Bizi Sayın Cumhurbaşkanı’mız aç da bıraksa biz buyuz, biz Atatürkçüyüz. Biz Atatürk’ten geçmeyiz. O bize istediği eziyet yapar. Biz her şeyin farkındayız. Bitirdi bizi ama biz bitmeyiz. Atatürkçüler bitmez. Sonuna kadar varız. Aç da kalsak varız. Onun için lütfen bu sesimi ona duyurun. Herkes kendine, ne yaparsa yapar. Keşke o da ayrım yapmasaydı. Yine biz onu da severdik. Ama çok ayrım yaptı. Atatürk hiç ayırmadı ama. Atatürk kendi için bir şey de yapmadı. Sadece milleti için çalıştı Atatürk. Onun için bizler onun torunları olarak dürüstüz. Bize kim gelirse gelsin, Türkü, Laz’ı, kapımızı açar ekmeğimizi bölüşürüz burada. Ama biz İstanbul’a gittik mi bizim başörtümüzden anlarlar bizi. Atatürk bağı. Buna bakmayın derler. Anlamışsındır başkanım ne demek istediğimi.
"ERKEKLERİMİZ SAKLANMASIN, LÜTFEN ÇIKSIN, ORMANLARIMIZI İSTESİNLER, SULARIMIZI İSTESİNLER"
Biz çok zor durumdayız. Köyümüz çok zor durumda. Erkeklerimiz saklanmasın, lütfen çıksın. Ormanlarımızı istesinler, sularımızı istesinler. Benim babam getirdi o suları buralara. Çıksınlar konuşsunlar. Benim babam hiçbir şeyi satmadı. Sadece bir arabasıyla geldi ve onunla çıktı. Neden sesiniz çıkmıyor burada, bakın bize velinimet geldi sesimizi duyurmak için. Arkadan konuşmayın, ''Biz Atatürkçüyüz" deyin. Bizi Tayyip Erdoğan aç da bıraksa biz Atatürk’ten vazgeçmeyiz. Sonuna kadar Atatürkçüyüz."

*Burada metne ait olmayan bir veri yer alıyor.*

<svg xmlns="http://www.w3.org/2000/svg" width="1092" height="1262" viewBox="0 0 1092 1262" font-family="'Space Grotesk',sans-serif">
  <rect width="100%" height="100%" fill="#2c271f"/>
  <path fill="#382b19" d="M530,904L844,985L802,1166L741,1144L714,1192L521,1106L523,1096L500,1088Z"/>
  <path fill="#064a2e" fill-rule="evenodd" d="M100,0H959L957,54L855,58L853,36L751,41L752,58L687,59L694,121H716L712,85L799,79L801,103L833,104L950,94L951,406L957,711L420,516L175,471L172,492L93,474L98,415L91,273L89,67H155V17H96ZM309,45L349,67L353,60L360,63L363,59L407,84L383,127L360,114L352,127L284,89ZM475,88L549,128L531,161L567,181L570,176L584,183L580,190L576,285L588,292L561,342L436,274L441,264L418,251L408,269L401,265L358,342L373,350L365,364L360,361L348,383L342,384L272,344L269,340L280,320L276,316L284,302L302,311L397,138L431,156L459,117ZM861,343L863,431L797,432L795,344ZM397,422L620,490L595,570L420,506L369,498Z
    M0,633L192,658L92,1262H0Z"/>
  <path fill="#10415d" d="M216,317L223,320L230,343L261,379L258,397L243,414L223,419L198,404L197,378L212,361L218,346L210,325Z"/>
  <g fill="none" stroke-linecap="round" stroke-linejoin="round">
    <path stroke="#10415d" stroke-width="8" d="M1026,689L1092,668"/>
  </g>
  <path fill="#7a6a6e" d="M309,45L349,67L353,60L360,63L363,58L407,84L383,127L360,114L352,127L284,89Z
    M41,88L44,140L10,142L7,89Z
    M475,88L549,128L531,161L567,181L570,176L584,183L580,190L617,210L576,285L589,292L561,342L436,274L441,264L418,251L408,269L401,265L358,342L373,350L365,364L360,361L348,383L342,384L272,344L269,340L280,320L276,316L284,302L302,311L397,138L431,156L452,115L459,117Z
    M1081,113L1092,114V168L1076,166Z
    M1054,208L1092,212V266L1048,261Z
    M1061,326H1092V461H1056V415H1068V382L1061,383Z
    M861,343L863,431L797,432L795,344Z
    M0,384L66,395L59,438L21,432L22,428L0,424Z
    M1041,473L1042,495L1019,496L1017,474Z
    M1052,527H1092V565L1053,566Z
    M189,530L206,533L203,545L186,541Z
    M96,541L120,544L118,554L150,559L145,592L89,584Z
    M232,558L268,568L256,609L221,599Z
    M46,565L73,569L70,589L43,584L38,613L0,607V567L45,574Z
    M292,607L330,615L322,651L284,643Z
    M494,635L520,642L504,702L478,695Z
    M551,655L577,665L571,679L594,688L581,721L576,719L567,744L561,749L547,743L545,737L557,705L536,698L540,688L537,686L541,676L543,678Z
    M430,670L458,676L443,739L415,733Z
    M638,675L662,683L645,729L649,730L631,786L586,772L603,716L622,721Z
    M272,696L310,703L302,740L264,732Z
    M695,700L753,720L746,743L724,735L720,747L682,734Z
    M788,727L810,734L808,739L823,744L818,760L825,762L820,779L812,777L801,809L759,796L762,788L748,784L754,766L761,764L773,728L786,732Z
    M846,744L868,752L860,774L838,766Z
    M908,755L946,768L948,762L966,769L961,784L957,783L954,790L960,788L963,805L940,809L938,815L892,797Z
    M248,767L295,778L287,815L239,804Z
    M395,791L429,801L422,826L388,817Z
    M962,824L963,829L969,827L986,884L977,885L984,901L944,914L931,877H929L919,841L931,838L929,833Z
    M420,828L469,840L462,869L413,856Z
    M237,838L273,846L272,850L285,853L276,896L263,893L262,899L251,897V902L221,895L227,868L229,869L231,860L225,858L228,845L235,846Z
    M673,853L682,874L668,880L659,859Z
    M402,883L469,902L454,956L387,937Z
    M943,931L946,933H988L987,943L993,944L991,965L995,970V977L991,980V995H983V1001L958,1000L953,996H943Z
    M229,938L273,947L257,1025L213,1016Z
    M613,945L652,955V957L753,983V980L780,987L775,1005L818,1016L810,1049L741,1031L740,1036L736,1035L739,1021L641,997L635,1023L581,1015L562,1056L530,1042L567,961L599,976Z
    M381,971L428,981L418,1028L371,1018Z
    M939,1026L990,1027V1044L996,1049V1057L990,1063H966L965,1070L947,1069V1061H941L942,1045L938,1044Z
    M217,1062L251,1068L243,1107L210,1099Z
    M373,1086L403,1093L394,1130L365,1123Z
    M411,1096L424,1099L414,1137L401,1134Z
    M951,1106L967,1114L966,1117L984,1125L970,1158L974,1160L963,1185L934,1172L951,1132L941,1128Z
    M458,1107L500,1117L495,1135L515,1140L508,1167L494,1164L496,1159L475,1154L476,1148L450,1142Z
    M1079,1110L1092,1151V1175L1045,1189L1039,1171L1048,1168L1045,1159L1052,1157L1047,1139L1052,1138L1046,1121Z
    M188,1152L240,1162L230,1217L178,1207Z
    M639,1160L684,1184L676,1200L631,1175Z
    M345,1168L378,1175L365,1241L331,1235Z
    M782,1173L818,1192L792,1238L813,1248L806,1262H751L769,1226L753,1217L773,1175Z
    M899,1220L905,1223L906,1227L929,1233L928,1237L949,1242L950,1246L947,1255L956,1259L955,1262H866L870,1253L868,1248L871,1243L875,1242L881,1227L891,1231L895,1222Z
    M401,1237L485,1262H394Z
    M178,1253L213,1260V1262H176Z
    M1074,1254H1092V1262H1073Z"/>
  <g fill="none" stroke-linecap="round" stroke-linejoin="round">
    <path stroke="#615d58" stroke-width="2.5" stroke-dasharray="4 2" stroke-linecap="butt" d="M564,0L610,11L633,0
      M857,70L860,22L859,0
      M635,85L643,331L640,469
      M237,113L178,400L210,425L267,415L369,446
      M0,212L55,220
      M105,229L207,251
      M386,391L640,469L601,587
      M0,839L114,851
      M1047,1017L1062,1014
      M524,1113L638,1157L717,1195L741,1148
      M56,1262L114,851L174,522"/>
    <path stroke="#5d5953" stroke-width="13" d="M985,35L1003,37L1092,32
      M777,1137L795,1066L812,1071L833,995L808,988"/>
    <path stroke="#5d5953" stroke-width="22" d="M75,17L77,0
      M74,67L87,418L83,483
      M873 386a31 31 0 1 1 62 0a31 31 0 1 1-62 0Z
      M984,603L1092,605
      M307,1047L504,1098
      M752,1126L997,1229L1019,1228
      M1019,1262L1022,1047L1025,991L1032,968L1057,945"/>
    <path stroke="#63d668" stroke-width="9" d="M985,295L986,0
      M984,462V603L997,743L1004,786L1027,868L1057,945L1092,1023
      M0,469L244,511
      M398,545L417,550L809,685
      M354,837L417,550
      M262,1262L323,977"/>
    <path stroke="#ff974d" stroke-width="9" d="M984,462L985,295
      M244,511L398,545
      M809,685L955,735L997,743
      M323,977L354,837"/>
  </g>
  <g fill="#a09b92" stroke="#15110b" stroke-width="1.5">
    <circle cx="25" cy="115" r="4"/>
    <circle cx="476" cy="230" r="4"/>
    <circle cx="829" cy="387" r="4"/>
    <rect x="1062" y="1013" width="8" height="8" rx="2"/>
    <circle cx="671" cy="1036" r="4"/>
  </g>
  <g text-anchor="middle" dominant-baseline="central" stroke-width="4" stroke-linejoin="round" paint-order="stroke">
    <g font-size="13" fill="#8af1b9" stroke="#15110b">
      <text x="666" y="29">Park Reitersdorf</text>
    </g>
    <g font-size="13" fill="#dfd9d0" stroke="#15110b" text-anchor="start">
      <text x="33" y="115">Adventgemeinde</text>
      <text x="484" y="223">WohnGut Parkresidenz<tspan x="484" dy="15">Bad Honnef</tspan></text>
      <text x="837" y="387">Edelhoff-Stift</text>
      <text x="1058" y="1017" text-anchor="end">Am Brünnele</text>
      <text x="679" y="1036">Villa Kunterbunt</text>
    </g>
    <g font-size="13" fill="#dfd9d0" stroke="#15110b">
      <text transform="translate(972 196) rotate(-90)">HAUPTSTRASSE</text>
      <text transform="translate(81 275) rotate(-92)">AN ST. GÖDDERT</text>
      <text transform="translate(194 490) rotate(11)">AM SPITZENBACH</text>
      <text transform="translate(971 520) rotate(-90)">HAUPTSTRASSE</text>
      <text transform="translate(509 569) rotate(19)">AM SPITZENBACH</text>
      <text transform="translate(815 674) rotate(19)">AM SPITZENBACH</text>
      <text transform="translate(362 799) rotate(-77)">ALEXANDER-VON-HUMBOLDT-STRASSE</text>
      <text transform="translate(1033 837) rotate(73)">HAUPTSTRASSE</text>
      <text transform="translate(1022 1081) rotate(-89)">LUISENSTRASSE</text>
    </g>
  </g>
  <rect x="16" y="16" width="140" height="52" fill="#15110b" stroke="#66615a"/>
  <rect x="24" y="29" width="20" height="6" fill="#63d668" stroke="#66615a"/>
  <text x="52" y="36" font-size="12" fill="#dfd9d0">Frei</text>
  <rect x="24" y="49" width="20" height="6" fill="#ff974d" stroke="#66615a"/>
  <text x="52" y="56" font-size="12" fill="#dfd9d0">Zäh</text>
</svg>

Meral Akşener ile bölgedeki esnaf ve vatandaşlar arasında geçen diyaloglar şöyle:
“TARHANA, KESME VE SALÇAMIZ HER EVİN ANA MENÜSÜ. TAVUK, KIYMA LÜKS OLDU”
Meral Akşener: Bu akşam ne pişireceksin?
Vatandaş: Bu akşam ne pişireceğiz bilmiyorum, bakalım…
Akşener: Evde ne var?
Vatandaş: Tarhana, kesme ve salçamız var. Ana menümüz. Her evin ana menüsü. Herkesin evinde olan şeyler. Diğerleri lüks. Tavuk, kıyma, bunlar ayda maaşımızı aldığımızda yiyebileceğimiz şeyler oldu. Misafir ağırlayamıyoruz artık. Misafire kapı kapatır olduk. Neden, çünkü çok fazla maliyetler. Bir şey ikram edemiyorum. Çünkü bende yok. Kimsede olduğunu düşünmüyorum. Bundan sonra hayat nasıl olacak, önümü göremiyorum.
“BİR ÇOCUKLA ZOR GEÇİYORUM. ÜÇ DÖRT ÇOCUKLU OLANLARA ALLAH GÜÇ KUVVET VERSİN”
Akşener: Çocuk kaç yaşında?
Vatandaş: 16 yaşında. Meslek lisesinde okuyor.
Akşener: Tableti var mı?
Vatandaş: Allah’a çok şükür çalıştığımda almıştım. Bundan sonra alabileceğimi düşünmüyorum.
Akşener: Veren yok dimi belediyelerden filan…
Vatandaş: Talep etseydim belki, ama kendimizce alabildik. Allaha çok şükür bir çocuk. Allah’ım daha çok çocuğu olanlara nasip etsin. Dediğim gibi bir çocukla zor geçiniyorum. Üç, dört çocuklu olanlara Allah güç kuvvet versin.
Akşener: Kredi borcunuz var mı?
Vatandaş: Vardı bitti, çok şükür. Zaten bu zamana kalsaydı bilmiyorum ne olurdu?